If you are looking for an easy and refreshing Summer soup, look no further than this green gazpacho. I find this much more refreshing than the traditional tomato based cold soup.
If you would like to watch a video link of the soup recipe, click here!
-2 cucumbers (reserve a small portion for garnish). Peel if desired.
-1 jalapeno (remove seeds to reduce heat if desired)
-1 tbsp basil
-2 tbsp dill (reserve a small amount for garnish)
-1 1/4 cup greek style plain yogurt
-1 ripe avocado
-3 cloves garlic
-1 tbsp red wine vinegar
-juice of 1 lemon and 1/2 of the zest.
If desired, roast the jalapeño, garlic and tomatillos. This is to help increase flavor complexity. Even better would be roasting on the grill, but all roasting is optional (but highly recommended).
Put remainder of ingredients in high speed blender (ie. vitamix). If you do not have a heavy duty blender, do smaller batches. The goal is smooth texture.

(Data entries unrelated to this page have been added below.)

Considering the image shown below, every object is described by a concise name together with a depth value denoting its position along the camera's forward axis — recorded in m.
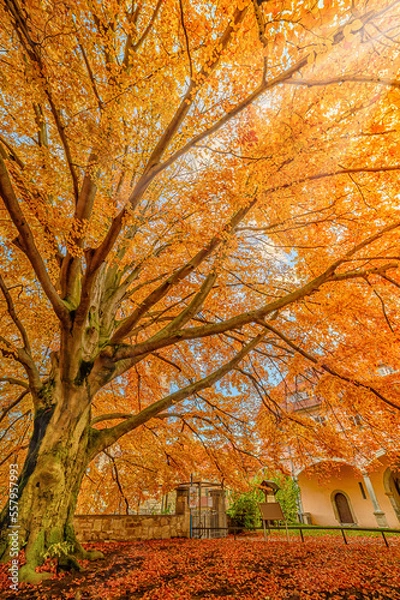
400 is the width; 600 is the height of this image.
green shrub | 14.45
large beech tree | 3.69
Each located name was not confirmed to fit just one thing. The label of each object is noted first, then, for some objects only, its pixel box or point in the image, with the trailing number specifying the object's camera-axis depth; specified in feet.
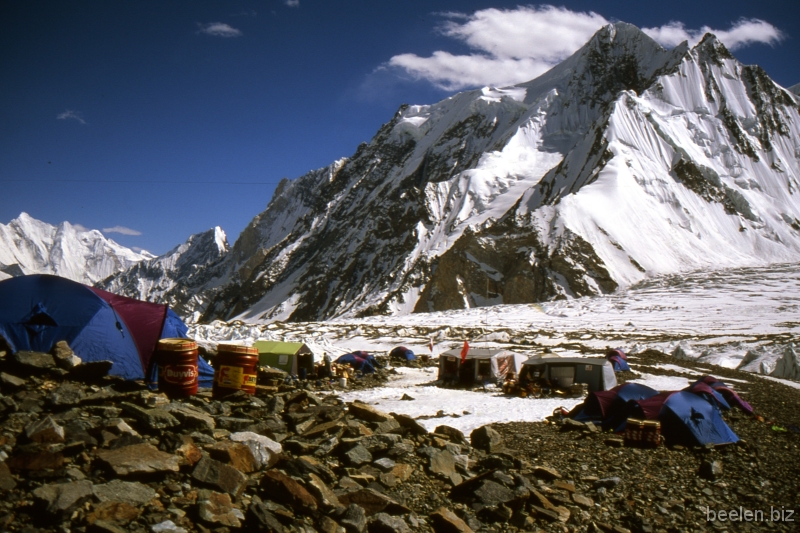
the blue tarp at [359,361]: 72.74
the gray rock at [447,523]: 20.11
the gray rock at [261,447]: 21.37
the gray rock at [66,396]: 23.03
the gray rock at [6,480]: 16.15
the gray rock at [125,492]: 16.64
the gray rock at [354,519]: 18.67
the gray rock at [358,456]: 23.61
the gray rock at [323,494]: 19.25
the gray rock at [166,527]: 16.02
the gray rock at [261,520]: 17.24
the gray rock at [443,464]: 24.74
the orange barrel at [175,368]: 29.01
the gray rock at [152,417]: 21.98
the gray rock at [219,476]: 18.90
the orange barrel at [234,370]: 31.48
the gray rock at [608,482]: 27.71
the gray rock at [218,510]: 17.04
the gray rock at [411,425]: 28.58
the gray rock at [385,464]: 23.68
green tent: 64.13
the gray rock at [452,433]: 30.08
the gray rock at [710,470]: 30.52
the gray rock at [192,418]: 22.97
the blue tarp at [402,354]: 90.99
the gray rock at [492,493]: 22.85
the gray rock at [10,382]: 23.95
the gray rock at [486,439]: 30.54
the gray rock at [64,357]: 27.81
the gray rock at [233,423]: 24.61
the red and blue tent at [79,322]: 31.94
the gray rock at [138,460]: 18.16
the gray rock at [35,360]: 26.20
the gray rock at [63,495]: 15.43
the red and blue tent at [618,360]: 77.71
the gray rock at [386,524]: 19.16
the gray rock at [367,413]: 29.09
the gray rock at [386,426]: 27.73
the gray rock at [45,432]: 18.94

Really, that is it! It will store in the refrigerator without issue for several days. The lemon juice and vinegar will help prevent the browning of the avocado. It has an amazing green hue, and with the yogurt it has a great consistency.
For a stellar presentation, slice a few pieces of cucumber and a sprig of dill. Dilute 1/4 cup yogurt with milk until a pancake type batter consistency and drizzle over top. The color contrast will really make it pop!!!